Tono accompanies Hideshi, his wife, and his daughter Nastumi on a boat ride where they are attacked by three men on personal watercraft. The men circle the boat and shoot their guns into it but do not kill anyone. Hisako offers herself to Hideshi once again in a move to combine forces in order to gain influence with Mr. Nishiwaki and push Omaeda out of power but Hideshi rejects her again. Hideshi is informed by Shiraki that Kenmochi is trying to blackmail Nishiwaki using information that Iwaidi knew which led to his killing. Haruko commits suicide and the three brothers go to her wake together. They honor her last wish to have them bring her ashes back to the family home. Several armed men attack the home and end up killing Takashi. Mariko grieves heavily.

Hideshi asks Hisako to get the information from Omaeda. She has one of her dominatrices torture Omaeda until he passes out but he does not speak so they inject him with drugs to get him to talk. He admits that Nishiwaki sold information about the underworld to GHQ during the six years that the occupation forces remained in Japan after the war and it was only through this connection that he could amass his fortune and gain as much influence as he did. GHQ disappeared along with any documents about these activities so only Nishiwaki's henchman Omaeda, Iwaida, and Iwaida's lover Haruko knew about Nishiwaki's actions after the war that would cause him to lose power in the underworld if they were exposed.

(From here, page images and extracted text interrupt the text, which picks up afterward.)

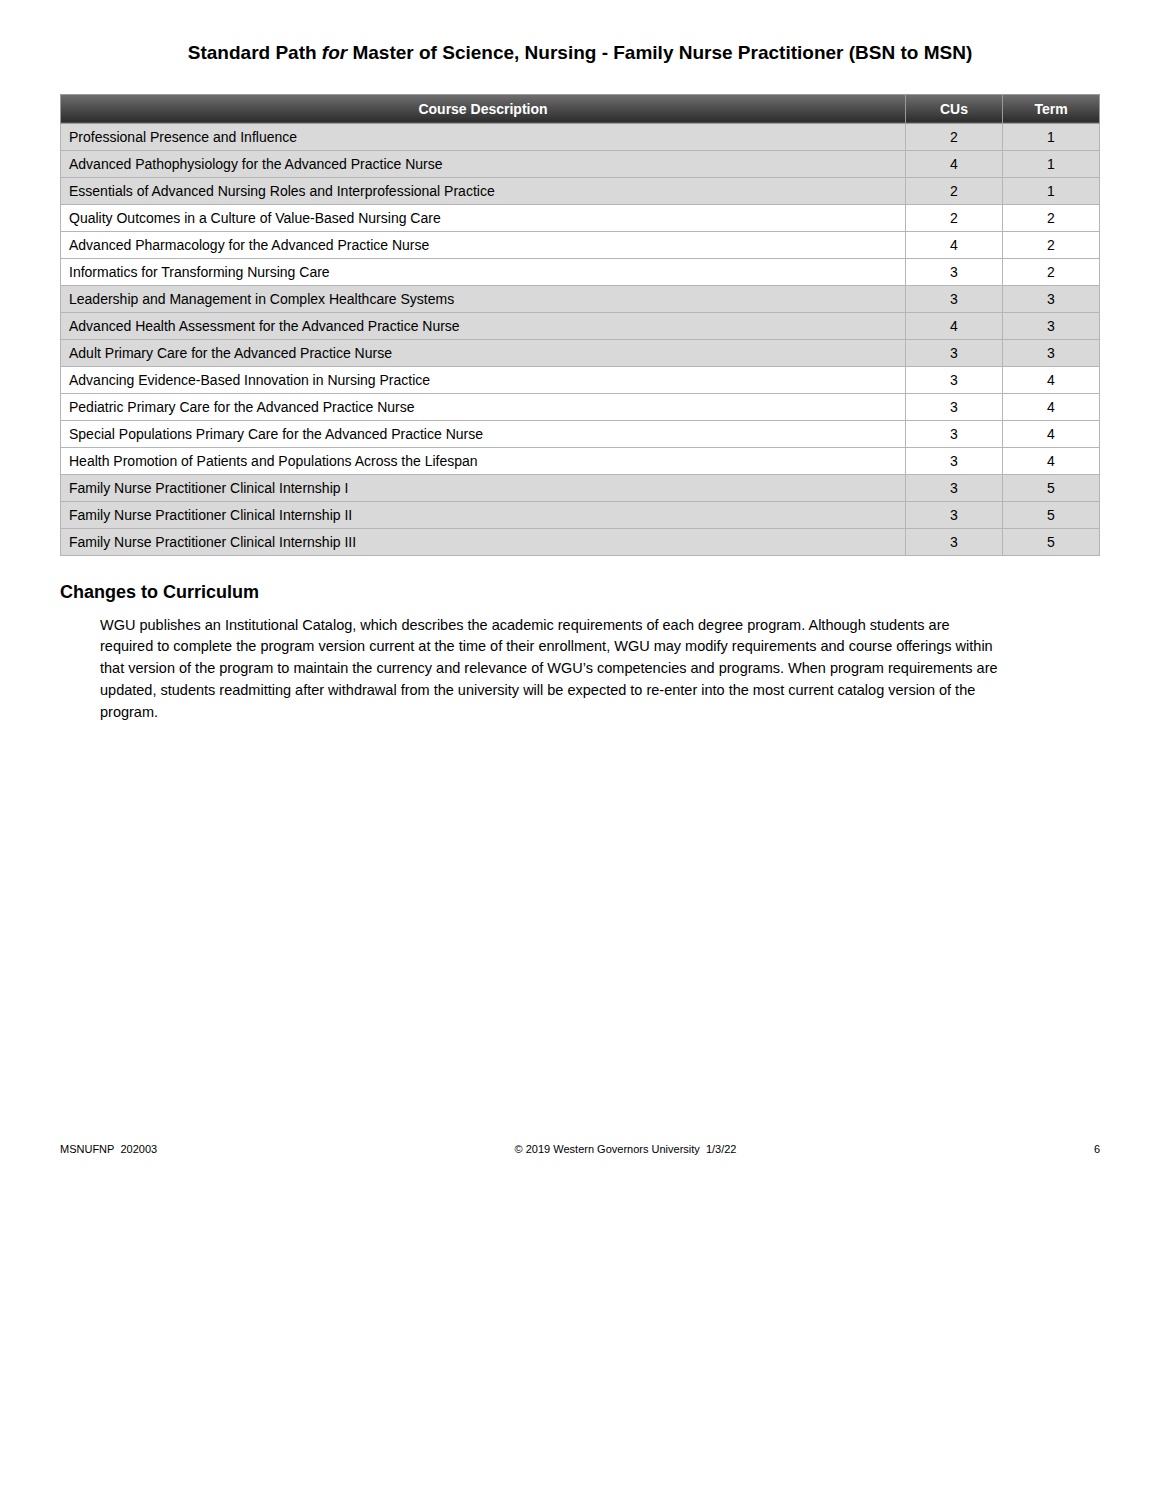Standard Path for Master of Science, Nursing - Family Nurse Practitioner (BSN to MSN)
| Course Description | CUs | Term |
| --- | --- | --- |
| Professional Presence and Influence | 2 | 1 |
| Advanced Pathophysiology for the Advanced Practice Nurse | 4 | 1 |
| Essentials of Advanced Nursing Roles and Interprofessional Practice | 2 | 1 |
| Quality Outcomes in a Culture of Value-Based Nursing Care | 2 | 2 |
| Advanced Pharmacology for the Advanced Practice Nurse | 4 | 2 |
| Informatics for Transforming Nursing Care | 3 | 2 |
| Leadership and Management in Complex Healthcare Systems | 3 | 3 |
| Advanced Health Assessment for the Advanced Practice Nurse | 4 | 3 |
| Adult Primary Care for the Advanced Practice Nurse | 3 | 3 |
| Advancing Evidence-Based Innovation in Nursing Practice | 3 | 4 |
| Pediatric Primary Care for the Advanced Practice Nurse | 3 | 4 |
| Special Populations Primary Care for the Advanced Practice Nurse | 3 | 4 |
| Health Promotion of Patients and Populations Across the Lifespan | 3 | 4 |
| Family Nurse Practitioner Clinical Internship I | 3 | 5 |
| Family Nurse Practitioner Clinical Internship II | 3 | 5 |
| Family Nurse Practitioner Clinical Internship III | 3 | 5 |
Changes to Curriculum
WGU publishes an Institutional Catalog, which describes the academic requirements of each degree program. Although students are required to complete the program version current at the time of their enrollment, WGU may modify requirements and course offerings within that version of the program to maintain the currency and relevance of WGU’s competencies and programs. When program requirements are updated, students readmitting after withdrawal from the university will be expected to re-enter into the most current catalog version of the program.
MSNUFNP 202003
© 2019 Western Governors University 1/3/22
6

Hideshi calls Nishiwaki and asks him to go with him to the Philippines to carry out the deal for the counterfeit money. In Manila Nishiwaki has the brothers attacked by a shooter from a helicopter and armed guerrillas on the beach. Nishiwaki offers Hisako the Number 2 position but she reveals that she has higher ambitions as Hideshi and Takeshi arrive to kill Nishiwaki.

==Cast==
- Kenichi Endō as Kenmochi
- Kojiro Hongo
- Naoko Inoue
- Koichi Iwaki as Hideshi Miwa
- Taishu Kase as Takeshi Miwa
- Ryuji Katagiri
- Kazuya Kimura as Takashi Miwa
- Toshiya Nagasawa
- Yōko Natsuki
- Marumi Shiraishi
- Shigenobu Yasuda
- Rikiya Yasuoka

==Home video==
Family 2 was released on Region 1 home video on April 17, 2007. A Region 1 two-DVD set (together with Family) was released on February 21, 2008.